◆ EXERCISE:
The entries that follow should be repeated exactly, with no pictures kept.

Hardware project source files:
************
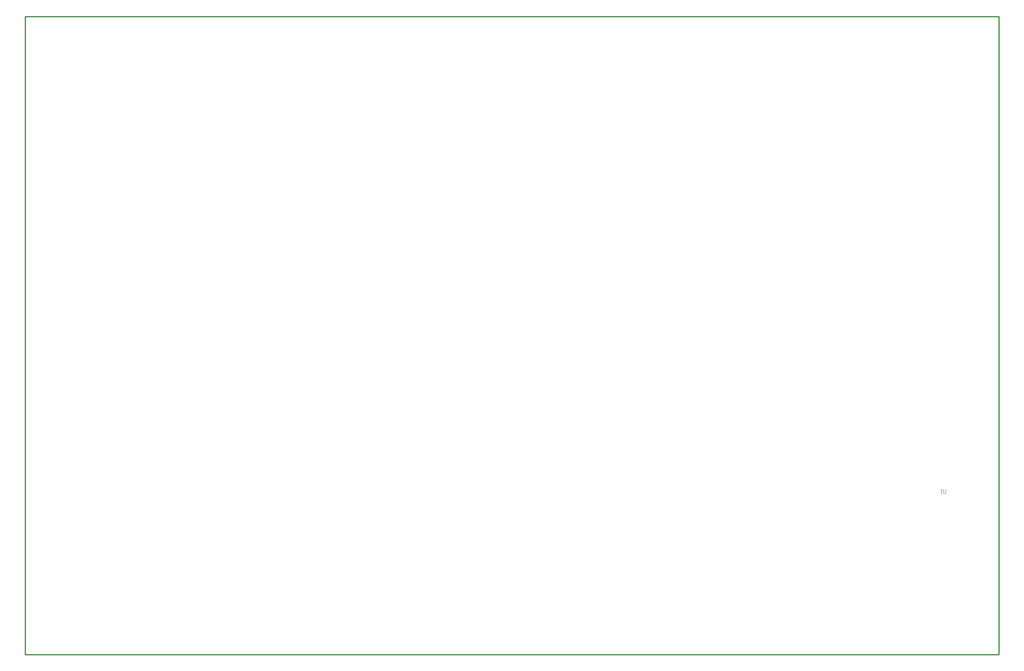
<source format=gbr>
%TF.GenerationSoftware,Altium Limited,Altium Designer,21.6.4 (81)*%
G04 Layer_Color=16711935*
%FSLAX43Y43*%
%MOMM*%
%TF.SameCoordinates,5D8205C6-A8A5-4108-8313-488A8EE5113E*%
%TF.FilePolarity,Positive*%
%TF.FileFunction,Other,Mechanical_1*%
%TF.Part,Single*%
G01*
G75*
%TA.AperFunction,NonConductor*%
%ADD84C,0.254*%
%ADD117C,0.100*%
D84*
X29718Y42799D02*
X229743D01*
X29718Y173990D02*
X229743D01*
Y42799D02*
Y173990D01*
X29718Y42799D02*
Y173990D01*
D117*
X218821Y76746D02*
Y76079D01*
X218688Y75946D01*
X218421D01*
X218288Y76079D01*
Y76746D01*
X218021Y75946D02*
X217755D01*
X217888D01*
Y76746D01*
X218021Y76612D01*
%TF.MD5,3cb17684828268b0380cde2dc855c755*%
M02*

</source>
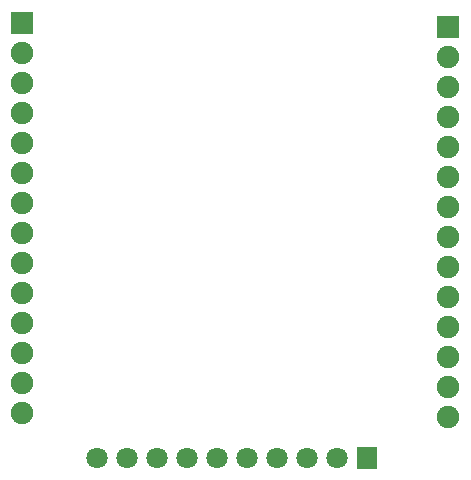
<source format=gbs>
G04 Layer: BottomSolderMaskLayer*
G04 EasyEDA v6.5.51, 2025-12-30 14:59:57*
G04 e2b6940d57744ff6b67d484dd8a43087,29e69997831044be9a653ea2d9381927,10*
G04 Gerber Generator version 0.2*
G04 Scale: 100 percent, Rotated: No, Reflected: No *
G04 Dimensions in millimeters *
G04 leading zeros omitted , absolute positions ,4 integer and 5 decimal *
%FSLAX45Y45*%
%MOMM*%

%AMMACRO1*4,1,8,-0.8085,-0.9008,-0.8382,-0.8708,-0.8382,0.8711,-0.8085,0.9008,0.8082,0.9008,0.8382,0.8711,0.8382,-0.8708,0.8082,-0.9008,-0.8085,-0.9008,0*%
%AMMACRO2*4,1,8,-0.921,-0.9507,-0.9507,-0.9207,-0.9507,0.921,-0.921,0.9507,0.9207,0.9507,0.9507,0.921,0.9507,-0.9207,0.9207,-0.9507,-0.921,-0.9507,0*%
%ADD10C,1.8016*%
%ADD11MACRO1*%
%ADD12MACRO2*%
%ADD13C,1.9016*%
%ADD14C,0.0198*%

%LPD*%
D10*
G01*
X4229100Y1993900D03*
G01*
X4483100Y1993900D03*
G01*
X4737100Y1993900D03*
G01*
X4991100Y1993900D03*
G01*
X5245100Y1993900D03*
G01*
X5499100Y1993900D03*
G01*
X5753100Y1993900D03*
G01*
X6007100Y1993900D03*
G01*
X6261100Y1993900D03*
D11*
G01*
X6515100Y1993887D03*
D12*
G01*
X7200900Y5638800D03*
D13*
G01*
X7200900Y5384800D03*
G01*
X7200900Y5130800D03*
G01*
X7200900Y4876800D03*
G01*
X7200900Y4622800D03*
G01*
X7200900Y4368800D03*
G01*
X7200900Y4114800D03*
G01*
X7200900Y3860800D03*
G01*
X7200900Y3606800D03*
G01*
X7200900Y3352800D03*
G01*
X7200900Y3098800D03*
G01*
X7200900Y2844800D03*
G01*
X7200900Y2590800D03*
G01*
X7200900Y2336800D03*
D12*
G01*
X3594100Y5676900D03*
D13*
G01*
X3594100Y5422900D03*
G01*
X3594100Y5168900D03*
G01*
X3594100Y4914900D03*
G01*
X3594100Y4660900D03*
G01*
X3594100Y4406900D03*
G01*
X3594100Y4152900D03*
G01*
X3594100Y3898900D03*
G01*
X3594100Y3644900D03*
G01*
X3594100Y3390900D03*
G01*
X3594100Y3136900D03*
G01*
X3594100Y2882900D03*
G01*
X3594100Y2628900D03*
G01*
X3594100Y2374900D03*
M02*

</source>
************
◆ ANSWER TO THIS EXERCISE:
<source format=gbr>
%TF.GenerationSoftware,Altium Limited,Altium Designer,21.6.4 (81)*%
G04 Layer_Color=16711935*
%FSLAX43Y43*%
%MOMM*%
%TF.SameCoordinates,5D8205C6-A8A5-4108-8313-488A8EE5113E*%
%TF.FilePolarity,Positive*%
%TF.FileFunction,Other,Mechanical_1*%
%TF.Part,Single*%
G01*
G75*
%TA.AperFunction,NonConductor*%
%ADD84C,0.254*%
%ADD117C,0.100*%
D84*
X29718Y42799D02*
X229743D01*
X29718Y173990D02*
X229743D01*
Y42799D02*
Y173990D01*
X29718Y42799D02*
Y173990D01*
D117*
X218821Y76746D02*
Y76079D01*
X218688Y75946D01*
X218421D01*
X218288Y76079D01*
Y76746D01*
X218021Y75946D02*
X217755D01*
X217888D01*
Y76746D01*
X218021Y76612D01*
%TF.MD5,3cb17684828268b0380cde2dc855c755*%
M02*

</source>
<source format=gbs>
G04 Layer: BottomSolderMaskLayer*
G04 EasyEDA v6.5.51, 2025-12-30 14:59:57*
G04 e2b6940d57744ff6b67d484dd8a43087,29e69997831044be9a653ea2d9381927,10*
G04 Gerber Generator version 0.2*
G04 Scale: 100 percent, Rotated: No, Reflected: No *
G04 Dimensions in millimeters *
G04 leading zeros omitted , absolute positions ,4 integer and 5 decimal *
%FSLAX45Y45*%
%MOMM*%

%AMMACRO1*4,1,8,-0.8085,-0.9008,-0.8382,-0.8708,-0.8382,0.8711,-0.8085,0.9008,0.8082,0.9008,0.8382,0.8711,0.8382,-0.8708,0.8082,-0.9008,-0.8085,-0.9008,0*%
%AMMACRO2*4,1,8,-0.921,-0.9507,-0.9507,-0.9207,-0.9507,0.921,-0.921,0.9507,0.9207,0.9507,0.9507,0.921,0.9507,-0.9207,0.9207,-0.9507,-0.921,-0.9507,0*%
%ADD10C,1.8016*%
%ADD11MACRO1*%
%ADD12MACRO2*%
%ADD13C,1.9016*%
%ADD14C,0.0198*%

%LPD*%
D10*
G01*
X4229100Y1993900D03*
G01*
X4483100Y1993900D03*
G01*
X4737100Y1993900D03*
G01*
X4991100Y1993900D03*
G01*
X5245100Y1993900D03*
G01*
X5499100Y1993900D03*
G01*
X5753100Y1993900D03*
G01*
X6007100Y1993900D03*
G01*
X6261100Y1993900D03*
D11*
G01*
X6515100Y1993887D03*
D12*
G01*
X7200900Y5638800D03*
D13*
G01*
X7200900Y5384800D03*
G01*
X7200900Y5130800D03*
G01*
X7200900Y4876800D03*
G01*
X7200900Y4622800D03*
G01*
X7200900Y4368800D03*
G01*
X7200900Y4114800D03*
G01*
X7200900Y3860800D03*
G01*
X7200900Y3606800D03*
G01*
X7200900Y3352800D03*
G01*
X7200900Y3098800D03*
G01*
X7200900Y2844800D03*
G01*
X7200900Y2590800D03*
G01*
X7200900Y2336800D03*
D12*
G01*
X3594100Y5676900D03*
D13*
G01*
X3594100Y5422900D03*
G01*
X3594100Y5168900D03*
G01*
X3594100Y4914900D03*
G01*
X3594100Y4660900D03*
G01*
X3594100Y4406900D03*
G01*
X3594100Y4152900D03*
G01*
X3594100Y3898900D03*
G01*
X3594100Y3644900D03*
G01*
X3594100Y3390900D03*
G01*
X3594100Y3136900D03*
G01*
X3594100Y2882900D03*
G01*
X3594100Y2628900D03*
G01*
X3594100Y2374900D03*
M02*

</source>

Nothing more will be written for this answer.